The review, under the headline “The Center of the Good News,” is by Matt Anderson, friend-of-Scriptorium and blogger at mere orthodoxy. He does a great job describing the central argument of Deep Things in his own words: How we are led from the experience of salvation to the contemplation of God in himself. He calls the doctrine of the Trinity “the necessary backdrop for everything evangelicals emphasize.”
As is appropriate for a piece in CT, Anderson’s review describes how the ideas in Deep Things fit within the evangelical movement today. As Anderson notes, in this book I play the role of cheerleader for evangelical trinitarianism:
This charitable and optimistic reading of the evangelical tradition is a refreshing contrast to the constant barrage of criticisms and complaints that evangelicals have grown accustomed to. Sanders is not naive about the evangelical shallowness (indeed, his analysis of evangelicalism’s decadence is worth the price of the book alone). Yet the main problem is our alientation from our Trinitarian roots, which extend ‘not just into the history of the movement, but into the reality of who we are in Christ.’
One of the tensions in contemporary evangelicalism is about whether the gospel itself extends to social justice, or whether the gospel transforms individuals who then (in a next step, as it were) pursue social justice. Though Deep Things doesn’t engage that conversation, Anderson notes that its message of gospel-based trinitarianism is a “welcome reminder that regardless of whether the gospel is for society or individuals, its primary purpose is to draw us into the inner life of God.” I’m so glad that astute observers like Anderson are picking up on this. At the risk of sounding too expansive (or too abstract), what I’m attempting in Deep Things is to re-order evangelical habits of thought, so that we are more consistent in starting with God, then moving to the history of salvation, then moving to our own experience (for the less highfalutin’ version of that, see the choo-choo train diagram on p. 187 of the book).
The CT review also picks up on the special emphasis on salvation as adoption. The reason for this emphasis is, partly, that a trinitarian doctrine of salvation is just bound to highlight the Father’s action to bring us into his family through his only-begotten Son and their indwelling Spirit. But Anderson also notes the way this contrasts with what we are used to hearing in evangelicalism broadly:
The uniqueness of Sanders’s account of the gospel for evangelical Protestants is clear by the relative absence of language about justification. Sanders expands the horizon of salvation beyond justification to include our adoption as children of God, whch he dubs ‘the mightiest of God’s mighty actsof salvation.” Sanders is explicit that this does not minimize justification but rather puts it in its proper context. Salvation is more, but not less, than justification –and that more is our adoption as sons and daughters of God.

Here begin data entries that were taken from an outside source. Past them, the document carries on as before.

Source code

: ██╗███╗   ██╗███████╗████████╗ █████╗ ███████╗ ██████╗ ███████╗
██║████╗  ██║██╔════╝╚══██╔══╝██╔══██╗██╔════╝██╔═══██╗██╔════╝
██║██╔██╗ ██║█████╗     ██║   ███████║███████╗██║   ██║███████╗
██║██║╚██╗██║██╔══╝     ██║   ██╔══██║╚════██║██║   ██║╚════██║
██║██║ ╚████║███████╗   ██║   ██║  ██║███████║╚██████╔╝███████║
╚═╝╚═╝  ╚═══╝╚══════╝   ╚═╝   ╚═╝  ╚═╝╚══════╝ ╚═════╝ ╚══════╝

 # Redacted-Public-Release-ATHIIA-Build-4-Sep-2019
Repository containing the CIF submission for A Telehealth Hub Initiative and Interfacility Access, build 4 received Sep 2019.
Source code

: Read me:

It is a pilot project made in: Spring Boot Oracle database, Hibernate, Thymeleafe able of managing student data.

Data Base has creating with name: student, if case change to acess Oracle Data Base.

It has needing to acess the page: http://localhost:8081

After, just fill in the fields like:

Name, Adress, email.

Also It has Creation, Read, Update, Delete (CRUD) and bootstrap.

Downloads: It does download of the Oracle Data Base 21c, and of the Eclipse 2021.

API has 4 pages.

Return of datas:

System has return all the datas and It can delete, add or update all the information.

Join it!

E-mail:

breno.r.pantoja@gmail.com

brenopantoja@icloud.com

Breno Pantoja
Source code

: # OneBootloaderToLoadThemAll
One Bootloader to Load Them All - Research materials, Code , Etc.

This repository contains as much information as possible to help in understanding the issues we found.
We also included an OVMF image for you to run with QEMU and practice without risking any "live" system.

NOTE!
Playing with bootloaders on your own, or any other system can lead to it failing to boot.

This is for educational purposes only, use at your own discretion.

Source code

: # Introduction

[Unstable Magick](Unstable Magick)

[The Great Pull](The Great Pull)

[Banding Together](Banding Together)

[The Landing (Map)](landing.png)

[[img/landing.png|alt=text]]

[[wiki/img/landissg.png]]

That is exactly right. But I also hasten to point out that on the pages of Deep Things where I make this case, I am careful to quote card-carrying evangelical authorities who have already said this. In other words, don’t blame me for relativizing justification by faith, blame John Calvin and J.I. Packer!
Anderson ends the review with some substantive critiques, especially pointing out that “it’s not clear what Sanders wants evangelicals to do differently –other than read his book– to more deeply embed the Trinity into our movement.” He’s got me there, I want people to read the book. On the lack of action points, I have no defense to offer. I’m praying that the book falls into the hands of people with more ministry experience and know-how than I have, who can devise the action points and take the next steps. I’m just a perfesser who reads and thinks and talks all day; this is as practical as I get. Writing Deep Things is my way of passing the baton to pastors, worship leaders, and people like Matt Anderson, who can run the next lap.
Last year Matt Anderson –former student of mine, friend, endorser of the book– read an earlier working draft of Deep Things which included some sweeping promises about all the swell things I was going to do in later chapters –chapters I ran out of space for, never finished, and moved to an open folder marked “sequel.” And in his final critiques, Anderson points out that this restructuring left some pretty significant gaps in the message: where is the church, where is world mission, where is the invitation to explore the great, ancient tradition behind evangelicalism? Indeed. Those are crucial links in the chain of gospel trinitarianism. All I can say is that I’m writing as fast as I can. And so are lots of other folks, in what I hope is a movement of renewal for a deeply trinitarian evangelicalism.